Internationaler Suchdienst Arolsen

Archival Description

Describing the collections of the International Tracing Service (ITS) to make them accessible for historical research is one of the most urgent responsibilities after opening the archives. Over a period of more than six decades, the arrangement of the collections has been adapted to the requirements of a tracing service, which brought families together and clarified the fate of individual victims. Therefore, the Central Name Index was the key to the documents, while the documents were arranged according to victims’ groups.

Now, this principle is no longer sufficient, since historians ask not only for names, but also for topics, events, locations or nationalities. Describing the documents according to scholarly criteria is essential. The aim is to compile finding aids that are based on internationally acknowledged standards (ISAD – International Standard on Archival Description) and can be published online.
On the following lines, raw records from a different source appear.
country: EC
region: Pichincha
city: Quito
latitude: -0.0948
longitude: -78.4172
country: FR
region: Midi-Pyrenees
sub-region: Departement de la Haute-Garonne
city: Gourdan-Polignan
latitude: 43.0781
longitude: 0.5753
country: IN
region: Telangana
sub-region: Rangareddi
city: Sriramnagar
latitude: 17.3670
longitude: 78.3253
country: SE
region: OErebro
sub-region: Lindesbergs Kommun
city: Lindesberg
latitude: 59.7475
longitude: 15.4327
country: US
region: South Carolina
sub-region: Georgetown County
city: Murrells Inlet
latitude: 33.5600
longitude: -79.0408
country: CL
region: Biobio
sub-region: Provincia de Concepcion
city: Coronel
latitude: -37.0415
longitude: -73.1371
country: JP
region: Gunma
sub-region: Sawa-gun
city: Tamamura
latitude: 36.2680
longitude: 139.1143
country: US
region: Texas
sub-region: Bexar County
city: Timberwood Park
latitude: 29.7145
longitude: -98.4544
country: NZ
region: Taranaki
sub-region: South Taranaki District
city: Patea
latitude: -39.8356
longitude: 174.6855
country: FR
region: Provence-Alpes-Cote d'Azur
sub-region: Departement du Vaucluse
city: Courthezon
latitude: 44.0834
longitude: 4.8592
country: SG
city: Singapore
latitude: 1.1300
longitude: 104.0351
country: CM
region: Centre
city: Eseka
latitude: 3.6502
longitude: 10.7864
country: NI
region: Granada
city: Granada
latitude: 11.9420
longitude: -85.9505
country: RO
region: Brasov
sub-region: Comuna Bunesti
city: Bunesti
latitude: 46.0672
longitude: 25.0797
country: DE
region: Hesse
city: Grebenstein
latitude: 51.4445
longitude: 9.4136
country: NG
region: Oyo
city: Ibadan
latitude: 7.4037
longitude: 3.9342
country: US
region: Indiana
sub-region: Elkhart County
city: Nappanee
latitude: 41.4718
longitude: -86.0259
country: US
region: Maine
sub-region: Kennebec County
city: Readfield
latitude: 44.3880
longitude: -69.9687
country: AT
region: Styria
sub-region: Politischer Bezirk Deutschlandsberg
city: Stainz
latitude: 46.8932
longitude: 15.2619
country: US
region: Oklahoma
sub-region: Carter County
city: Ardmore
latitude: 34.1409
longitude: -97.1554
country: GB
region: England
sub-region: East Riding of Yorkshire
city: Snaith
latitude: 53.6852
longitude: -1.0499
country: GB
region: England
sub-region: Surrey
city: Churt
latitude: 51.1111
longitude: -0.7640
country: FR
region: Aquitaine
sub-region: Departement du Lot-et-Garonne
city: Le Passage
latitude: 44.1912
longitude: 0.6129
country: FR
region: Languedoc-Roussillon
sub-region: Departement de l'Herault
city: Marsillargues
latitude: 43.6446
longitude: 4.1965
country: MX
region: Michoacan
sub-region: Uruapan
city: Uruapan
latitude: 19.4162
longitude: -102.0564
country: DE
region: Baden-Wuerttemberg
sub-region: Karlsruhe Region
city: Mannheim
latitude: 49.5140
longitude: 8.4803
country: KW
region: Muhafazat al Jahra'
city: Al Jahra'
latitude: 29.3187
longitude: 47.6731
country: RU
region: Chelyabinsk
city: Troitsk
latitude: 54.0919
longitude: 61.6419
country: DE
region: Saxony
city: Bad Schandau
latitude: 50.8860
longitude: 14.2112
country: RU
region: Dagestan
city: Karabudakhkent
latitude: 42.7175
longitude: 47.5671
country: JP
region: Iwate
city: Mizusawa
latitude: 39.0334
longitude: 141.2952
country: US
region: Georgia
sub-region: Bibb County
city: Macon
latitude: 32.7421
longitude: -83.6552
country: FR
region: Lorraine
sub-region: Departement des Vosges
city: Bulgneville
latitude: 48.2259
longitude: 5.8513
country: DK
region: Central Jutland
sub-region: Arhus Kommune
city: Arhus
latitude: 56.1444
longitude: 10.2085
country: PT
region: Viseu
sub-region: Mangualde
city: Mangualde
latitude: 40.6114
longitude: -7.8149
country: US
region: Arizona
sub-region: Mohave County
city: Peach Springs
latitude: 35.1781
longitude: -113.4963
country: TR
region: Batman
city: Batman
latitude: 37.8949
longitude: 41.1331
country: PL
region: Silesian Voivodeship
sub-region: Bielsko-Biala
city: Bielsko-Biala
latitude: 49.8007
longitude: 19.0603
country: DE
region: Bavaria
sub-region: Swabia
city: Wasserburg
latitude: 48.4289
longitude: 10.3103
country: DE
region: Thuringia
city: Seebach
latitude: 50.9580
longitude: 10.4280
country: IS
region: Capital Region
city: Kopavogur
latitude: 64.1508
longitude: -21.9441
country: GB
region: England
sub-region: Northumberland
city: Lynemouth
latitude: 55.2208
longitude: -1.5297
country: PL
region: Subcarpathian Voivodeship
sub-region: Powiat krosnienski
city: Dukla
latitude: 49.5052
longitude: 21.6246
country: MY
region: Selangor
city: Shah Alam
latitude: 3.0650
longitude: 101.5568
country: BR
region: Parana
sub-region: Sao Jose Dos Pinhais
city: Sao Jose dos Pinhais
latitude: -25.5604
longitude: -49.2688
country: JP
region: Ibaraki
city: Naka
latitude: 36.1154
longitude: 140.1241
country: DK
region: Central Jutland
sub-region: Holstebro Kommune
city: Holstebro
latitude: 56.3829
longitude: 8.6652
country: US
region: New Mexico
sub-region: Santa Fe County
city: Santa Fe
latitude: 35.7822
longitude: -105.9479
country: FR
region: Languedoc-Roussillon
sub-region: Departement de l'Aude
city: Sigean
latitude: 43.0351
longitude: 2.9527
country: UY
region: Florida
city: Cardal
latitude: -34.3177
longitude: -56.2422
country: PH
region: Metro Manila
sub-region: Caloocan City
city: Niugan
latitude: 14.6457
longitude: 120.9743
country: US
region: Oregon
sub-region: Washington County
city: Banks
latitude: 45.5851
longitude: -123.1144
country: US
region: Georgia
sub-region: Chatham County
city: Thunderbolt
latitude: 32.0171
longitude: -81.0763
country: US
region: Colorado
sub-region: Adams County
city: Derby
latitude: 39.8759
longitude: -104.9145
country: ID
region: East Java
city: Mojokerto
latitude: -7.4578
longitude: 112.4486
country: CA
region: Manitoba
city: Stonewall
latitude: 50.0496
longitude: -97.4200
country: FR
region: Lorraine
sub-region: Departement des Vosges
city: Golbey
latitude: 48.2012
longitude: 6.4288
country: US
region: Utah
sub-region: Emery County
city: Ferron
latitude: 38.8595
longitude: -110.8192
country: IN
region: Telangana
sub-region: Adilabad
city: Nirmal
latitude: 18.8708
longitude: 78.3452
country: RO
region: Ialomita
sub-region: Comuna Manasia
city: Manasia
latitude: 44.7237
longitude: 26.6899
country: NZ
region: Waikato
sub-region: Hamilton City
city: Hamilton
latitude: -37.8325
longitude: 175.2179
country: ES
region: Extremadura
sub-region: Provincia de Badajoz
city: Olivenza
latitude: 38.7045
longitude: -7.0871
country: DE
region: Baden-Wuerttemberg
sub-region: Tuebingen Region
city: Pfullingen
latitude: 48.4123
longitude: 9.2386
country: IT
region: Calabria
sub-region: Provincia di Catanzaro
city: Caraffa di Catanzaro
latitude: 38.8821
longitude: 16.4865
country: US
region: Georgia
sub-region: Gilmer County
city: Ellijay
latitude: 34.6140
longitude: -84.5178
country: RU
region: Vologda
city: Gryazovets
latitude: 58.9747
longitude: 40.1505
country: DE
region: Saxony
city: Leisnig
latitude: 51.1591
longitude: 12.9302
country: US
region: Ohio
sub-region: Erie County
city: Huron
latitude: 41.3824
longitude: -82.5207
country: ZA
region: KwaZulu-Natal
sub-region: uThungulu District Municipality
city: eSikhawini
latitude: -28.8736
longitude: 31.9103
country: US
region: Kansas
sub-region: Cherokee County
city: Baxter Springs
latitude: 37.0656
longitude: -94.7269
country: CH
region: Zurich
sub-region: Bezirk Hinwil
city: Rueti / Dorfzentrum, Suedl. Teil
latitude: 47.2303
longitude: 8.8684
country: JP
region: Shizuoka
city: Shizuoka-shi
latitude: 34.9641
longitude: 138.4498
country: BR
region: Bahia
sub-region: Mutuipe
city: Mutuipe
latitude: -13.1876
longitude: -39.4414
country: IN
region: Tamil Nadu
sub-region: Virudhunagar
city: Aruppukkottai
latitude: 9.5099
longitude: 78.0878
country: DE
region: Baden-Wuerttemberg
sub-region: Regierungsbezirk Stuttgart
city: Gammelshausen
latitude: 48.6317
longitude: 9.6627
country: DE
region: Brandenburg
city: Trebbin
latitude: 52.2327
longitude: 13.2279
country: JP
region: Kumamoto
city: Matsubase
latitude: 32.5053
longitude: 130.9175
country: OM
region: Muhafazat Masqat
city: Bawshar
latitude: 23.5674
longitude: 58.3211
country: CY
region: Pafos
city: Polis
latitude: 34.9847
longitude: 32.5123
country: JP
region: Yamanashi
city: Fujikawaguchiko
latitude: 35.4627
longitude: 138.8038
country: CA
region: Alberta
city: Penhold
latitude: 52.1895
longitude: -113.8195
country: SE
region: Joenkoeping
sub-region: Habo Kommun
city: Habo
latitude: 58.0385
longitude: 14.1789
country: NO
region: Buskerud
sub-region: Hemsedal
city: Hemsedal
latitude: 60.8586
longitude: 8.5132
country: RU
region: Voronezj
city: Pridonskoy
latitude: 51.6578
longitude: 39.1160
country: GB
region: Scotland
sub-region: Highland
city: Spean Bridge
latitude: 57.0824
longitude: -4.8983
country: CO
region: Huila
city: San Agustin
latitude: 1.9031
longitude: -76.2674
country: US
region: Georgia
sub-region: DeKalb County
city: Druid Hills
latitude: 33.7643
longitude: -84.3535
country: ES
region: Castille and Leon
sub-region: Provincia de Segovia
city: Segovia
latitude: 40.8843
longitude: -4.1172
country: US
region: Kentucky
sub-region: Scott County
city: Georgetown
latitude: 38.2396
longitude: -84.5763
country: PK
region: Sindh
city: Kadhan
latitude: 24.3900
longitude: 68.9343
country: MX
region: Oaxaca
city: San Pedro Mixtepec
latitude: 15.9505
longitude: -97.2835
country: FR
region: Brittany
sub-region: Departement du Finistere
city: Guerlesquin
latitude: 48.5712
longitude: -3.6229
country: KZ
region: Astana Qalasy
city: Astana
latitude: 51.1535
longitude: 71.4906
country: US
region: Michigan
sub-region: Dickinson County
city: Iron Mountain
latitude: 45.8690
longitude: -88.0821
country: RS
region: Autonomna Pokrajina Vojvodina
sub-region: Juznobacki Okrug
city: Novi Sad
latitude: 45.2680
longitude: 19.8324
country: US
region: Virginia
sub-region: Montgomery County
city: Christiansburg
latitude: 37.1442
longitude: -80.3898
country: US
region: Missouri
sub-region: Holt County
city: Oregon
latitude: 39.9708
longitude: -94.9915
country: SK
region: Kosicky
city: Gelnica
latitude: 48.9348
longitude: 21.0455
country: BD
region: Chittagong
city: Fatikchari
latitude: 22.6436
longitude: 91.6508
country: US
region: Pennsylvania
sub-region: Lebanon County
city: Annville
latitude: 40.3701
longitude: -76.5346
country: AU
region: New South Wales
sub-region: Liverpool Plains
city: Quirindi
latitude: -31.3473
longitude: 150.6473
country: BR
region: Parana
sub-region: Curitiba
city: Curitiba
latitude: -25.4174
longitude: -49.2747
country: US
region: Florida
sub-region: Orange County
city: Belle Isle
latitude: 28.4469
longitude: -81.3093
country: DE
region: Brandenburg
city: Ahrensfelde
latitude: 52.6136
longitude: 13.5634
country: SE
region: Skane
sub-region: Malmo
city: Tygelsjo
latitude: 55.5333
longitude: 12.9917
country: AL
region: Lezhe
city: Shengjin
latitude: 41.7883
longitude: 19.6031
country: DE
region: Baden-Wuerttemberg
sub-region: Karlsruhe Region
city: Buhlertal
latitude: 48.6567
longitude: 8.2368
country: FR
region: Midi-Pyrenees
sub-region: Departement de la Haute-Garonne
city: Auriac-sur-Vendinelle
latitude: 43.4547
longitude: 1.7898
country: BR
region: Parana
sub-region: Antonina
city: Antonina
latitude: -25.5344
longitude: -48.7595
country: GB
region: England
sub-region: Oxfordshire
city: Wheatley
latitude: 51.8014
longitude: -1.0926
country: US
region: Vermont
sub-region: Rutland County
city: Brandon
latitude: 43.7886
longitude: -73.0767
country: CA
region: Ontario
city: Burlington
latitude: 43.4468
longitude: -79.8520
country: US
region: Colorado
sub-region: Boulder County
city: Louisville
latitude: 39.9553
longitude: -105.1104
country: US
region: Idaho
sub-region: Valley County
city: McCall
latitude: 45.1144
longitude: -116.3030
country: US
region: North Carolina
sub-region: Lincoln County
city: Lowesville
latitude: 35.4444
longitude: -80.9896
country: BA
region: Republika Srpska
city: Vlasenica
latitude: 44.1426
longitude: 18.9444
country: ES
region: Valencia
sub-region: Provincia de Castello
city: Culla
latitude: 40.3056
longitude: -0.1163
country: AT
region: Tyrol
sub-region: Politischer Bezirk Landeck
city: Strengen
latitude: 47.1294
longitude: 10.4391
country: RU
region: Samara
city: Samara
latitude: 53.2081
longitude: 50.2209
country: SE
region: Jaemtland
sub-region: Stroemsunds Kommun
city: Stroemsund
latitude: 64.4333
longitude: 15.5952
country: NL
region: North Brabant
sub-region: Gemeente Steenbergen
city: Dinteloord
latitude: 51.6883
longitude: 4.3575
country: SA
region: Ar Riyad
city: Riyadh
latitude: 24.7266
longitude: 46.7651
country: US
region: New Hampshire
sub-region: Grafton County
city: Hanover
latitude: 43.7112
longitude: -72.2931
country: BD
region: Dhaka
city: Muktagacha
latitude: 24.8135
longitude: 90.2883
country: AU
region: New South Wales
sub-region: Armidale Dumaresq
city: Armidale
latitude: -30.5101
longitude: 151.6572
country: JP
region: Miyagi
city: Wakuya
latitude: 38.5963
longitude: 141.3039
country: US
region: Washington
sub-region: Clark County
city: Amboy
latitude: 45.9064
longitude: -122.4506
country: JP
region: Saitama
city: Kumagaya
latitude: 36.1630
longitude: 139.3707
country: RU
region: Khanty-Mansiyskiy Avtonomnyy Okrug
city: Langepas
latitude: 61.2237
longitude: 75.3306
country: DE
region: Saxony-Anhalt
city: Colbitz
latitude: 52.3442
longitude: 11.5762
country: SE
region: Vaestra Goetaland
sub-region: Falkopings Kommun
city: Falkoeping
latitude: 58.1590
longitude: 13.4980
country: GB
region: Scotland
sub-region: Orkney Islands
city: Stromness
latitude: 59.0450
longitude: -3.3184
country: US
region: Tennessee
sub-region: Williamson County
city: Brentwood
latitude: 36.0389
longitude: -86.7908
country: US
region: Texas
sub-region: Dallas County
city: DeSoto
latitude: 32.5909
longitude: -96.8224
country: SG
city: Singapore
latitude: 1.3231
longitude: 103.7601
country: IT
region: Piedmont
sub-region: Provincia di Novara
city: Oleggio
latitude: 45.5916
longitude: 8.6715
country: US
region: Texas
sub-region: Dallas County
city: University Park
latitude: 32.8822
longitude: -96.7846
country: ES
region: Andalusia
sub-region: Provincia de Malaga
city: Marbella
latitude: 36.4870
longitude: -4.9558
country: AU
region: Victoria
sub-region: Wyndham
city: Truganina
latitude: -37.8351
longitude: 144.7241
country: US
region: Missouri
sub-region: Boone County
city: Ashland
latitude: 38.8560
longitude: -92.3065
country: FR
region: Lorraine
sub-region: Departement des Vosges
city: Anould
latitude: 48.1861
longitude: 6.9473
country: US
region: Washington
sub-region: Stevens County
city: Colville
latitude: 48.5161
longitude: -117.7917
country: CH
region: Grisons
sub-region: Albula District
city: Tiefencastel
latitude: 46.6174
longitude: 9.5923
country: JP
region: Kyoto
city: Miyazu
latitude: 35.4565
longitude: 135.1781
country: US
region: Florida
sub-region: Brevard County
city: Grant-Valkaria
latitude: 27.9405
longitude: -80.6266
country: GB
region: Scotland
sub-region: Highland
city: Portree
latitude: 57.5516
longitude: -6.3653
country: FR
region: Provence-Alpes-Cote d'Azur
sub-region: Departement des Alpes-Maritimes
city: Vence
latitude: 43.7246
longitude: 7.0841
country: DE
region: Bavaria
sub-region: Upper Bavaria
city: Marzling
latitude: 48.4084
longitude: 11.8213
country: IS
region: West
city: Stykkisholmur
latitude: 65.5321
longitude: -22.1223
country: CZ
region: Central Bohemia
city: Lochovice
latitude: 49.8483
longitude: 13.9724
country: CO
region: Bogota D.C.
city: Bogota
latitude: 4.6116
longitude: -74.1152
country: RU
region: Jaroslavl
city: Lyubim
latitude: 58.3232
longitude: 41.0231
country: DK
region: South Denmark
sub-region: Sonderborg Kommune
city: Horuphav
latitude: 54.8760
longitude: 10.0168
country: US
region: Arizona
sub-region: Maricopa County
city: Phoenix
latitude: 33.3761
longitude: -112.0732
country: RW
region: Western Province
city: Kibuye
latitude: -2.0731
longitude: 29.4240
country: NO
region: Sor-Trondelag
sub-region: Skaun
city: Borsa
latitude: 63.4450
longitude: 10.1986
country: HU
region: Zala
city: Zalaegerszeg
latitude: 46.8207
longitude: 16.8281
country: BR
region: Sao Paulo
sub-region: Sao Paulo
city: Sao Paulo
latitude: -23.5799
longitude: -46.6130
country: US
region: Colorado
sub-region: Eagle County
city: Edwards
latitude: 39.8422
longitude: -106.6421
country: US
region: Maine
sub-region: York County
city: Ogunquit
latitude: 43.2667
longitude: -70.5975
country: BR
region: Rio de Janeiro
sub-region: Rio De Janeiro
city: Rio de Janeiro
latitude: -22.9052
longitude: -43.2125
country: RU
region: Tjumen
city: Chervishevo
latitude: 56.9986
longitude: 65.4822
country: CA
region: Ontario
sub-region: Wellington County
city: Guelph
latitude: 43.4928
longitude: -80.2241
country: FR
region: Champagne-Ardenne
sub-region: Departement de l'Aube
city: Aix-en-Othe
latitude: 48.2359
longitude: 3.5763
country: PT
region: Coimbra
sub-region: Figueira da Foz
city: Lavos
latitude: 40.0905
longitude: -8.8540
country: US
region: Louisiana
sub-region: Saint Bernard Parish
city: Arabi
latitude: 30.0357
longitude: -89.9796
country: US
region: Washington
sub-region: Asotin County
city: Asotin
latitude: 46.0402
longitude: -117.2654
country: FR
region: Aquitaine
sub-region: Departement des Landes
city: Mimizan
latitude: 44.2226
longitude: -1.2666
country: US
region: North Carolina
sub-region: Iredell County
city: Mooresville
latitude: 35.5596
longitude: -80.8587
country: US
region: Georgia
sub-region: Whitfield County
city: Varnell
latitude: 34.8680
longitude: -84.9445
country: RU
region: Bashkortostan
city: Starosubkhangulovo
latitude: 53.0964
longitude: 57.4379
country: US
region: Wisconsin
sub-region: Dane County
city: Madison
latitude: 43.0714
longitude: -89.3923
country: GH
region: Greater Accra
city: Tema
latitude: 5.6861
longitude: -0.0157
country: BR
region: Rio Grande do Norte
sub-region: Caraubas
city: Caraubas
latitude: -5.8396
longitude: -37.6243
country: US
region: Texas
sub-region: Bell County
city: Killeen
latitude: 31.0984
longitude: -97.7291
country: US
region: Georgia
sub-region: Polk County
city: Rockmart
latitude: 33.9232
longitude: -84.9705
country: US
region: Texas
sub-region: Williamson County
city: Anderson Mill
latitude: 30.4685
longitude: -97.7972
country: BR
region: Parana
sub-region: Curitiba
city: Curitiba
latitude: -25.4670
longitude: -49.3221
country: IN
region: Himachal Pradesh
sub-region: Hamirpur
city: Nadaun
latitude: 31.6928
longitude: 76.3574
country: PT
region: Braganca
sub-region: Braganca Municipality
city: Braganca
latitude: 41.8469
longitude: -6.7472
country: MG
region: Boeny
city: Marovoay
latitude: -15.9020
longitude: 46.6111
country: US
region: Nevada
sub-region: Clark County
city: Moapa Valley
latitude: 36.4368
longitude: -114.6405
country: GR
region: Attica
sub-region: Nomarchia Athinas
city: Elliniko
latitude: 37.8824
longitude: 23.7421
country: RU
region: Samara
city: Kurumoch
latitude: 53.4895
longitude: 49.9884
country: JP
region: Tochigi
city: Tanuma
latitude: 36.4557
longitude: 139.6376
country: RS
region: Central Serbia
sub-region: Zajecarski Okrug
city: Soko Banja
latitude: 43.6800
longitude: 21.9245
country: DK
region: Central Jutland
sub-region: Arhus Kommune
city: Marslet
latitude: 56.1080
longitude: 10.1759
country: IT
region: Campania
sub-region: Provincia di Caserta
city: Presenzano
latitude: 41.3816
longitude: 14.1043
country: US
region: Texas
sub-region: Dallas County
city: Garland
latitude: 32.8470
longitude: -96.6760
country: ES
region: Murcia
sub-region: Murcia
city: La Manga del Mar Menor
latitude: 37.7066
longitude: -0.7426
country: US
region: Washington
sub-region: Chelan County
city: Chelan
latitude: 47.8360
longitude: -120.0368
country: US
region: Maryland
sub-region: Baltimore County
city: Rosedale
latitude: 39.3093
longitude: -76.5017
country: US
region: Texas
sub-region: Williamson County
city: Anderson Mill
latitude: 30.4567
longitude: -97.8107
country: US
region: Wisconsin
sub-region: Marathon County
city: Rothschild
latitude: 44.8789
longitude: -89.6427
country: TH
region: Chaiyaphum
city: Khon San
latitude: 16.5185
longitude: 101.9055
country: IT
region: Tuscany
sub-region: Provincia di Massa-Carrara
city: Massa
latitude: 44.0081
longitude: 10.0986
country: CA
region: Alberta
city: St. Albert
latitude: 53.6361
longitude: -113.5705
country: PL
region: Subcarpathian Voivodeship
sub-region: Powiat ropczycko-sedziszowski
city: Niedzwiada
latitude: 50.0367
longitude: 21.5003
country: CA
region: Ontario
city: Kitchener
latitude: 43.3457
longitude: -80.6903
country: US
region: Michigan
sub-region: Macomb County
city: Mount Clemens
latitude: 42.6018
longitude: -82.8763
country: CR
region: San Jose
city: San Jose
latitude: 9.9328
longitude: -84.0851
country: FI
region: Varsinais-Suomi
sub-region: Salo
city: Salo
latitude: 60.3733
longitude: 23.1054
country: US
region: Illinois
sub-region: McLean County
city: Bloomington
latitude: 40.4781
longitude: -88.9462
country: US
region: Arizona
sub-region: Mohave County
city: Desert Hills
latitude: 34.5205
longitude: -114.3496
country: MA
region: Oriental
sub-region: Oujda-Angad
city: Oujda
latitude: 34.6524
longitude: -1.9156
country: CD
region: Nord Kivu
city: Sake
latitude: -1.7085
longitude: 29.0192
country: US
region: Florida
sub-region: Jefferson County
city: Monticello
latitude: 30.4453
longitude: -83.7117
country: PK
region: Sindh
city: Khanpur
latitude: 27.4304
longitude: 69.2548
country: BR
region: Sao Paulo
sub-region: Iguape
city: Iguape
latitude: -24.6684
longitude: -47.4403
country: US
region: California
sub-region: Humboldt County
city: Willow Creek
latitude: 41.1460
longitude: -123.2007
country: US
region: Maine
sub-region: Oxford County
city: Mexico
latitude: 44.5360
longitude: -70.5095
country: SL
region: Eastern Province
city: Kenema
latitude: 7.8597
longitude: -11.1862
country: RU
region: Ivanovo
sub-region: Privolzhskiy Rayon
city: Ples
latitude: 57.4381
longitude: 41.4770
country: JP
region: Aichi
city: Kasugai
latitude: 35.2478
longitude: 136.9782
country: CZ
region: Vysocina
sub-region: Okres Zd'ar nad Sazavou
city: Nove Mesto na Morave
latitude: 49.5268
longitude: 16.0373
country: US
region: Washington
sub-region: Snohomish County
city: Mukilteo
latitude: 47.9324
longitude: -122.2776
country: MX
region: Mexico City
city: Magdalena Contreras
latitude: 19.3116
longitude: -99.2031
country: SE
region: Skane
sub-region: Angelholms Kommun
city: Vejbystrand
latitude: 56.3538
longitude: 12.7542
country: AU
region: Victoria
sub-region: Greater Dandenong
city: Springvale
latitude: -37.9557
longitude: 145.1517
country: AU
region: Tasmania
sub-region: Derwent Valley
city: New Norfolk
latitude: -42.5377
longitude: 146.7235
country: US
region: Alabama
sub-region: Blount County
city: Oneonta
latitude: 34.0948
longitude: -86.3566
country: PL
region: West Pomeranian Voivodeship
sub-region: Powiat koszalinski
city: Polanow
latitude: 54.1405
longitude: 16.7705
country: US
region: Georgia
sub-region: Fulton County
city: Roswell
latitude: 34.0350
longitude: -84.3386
In view of the mass of documents, this will be a long-term project. ITS will proceed by describing its inventory bit by bit, as this will allow to present interim results. In a first step, existing finding aids are being prepared for this purpose and made accessible in the form of a provisional overview of the collections.

One by one, the finding aids will complement the present inventory, which enables at least a rough overview of the records for the time being. This inventory resembles more the registration tool of a tracing service than an inventory directory of a scientific archive. For the purpose of clarifying the fates of individuals, a content description of the documents units was required only to some extent. The origin of the document also played a subordinate part for the tracing service. Value sprang from the information on the fate of the individual.

The leitmotif of the description is transparency and usability. The finding aids must be so informative and substantial that a historian is able to see whether or not individual documents are important for his research.